__TASK TO CARRY OUT__: Please rewrite all of the data below as a numbered list, omitting blank lines and leaving the pictures out.
[Begin EXERCISE MATERIALS]
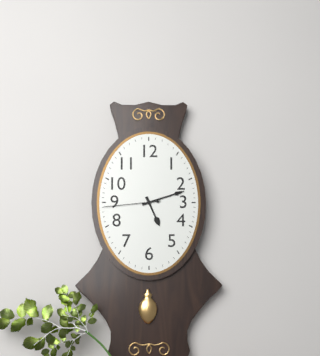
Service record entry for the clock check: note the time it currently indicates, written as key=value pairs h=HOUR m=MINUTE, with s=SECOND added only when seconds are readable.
h=5 m=12 s=44
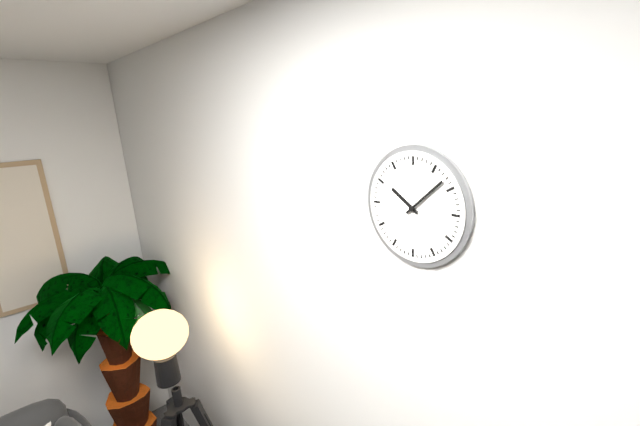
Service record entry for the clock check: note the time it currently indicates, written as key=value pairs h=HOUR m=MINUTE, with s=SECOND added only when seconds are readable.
h=10 m=8
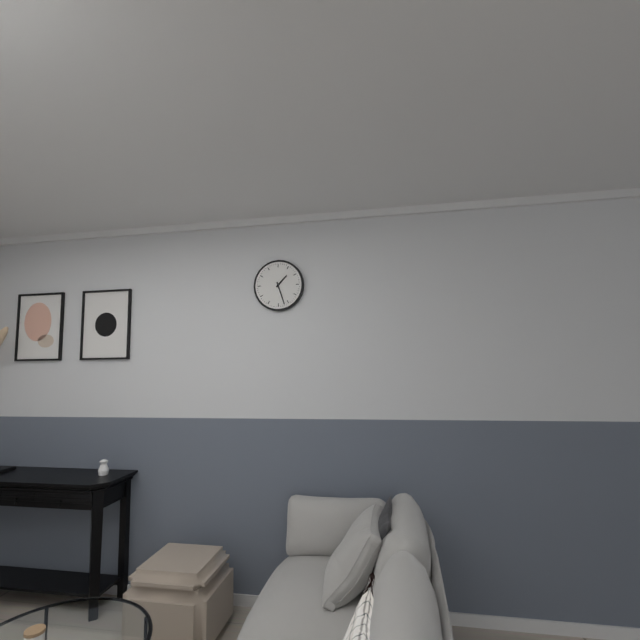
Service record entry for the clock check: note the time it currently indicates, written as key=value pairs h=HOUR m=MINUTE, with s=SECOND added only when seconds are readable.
h=1 m=27
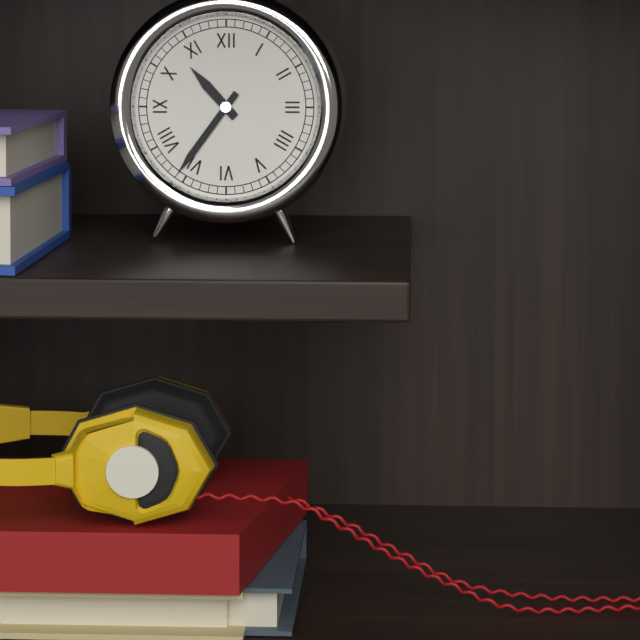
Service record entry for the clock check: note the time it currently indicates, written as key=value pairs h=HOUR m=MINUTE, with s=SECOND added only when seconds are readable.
[End EXERCISE MATERIALS]
__WRITTEN RESPONSE__:
1. Service record entry for the clock check: note the time it currently indicates, written as key=value pairs h=HOUR m=MINUTE, with s=SECOND added only when seconds are readable.
2. h=5 m=12 s=44
3. Service record entry for the clock check: note the time it currently indicates, written as key=value pairs h=HOUR m=MINUTE, with s=SECOND added only when seconds are readable.
4. h=10 m=8
5. Service record entry for the clock check: note the time it currently indicates, written as key=value pairs h=HOUR m=MINUTE, with s=SECOND added only when seconds are readable.
6. h=1 m=27
7. Service record entry for the clock check: note the time it currently indicates, written as key=value pairs h=HOUR m=MINUTE, with s=SECOND added only when seconds are readable.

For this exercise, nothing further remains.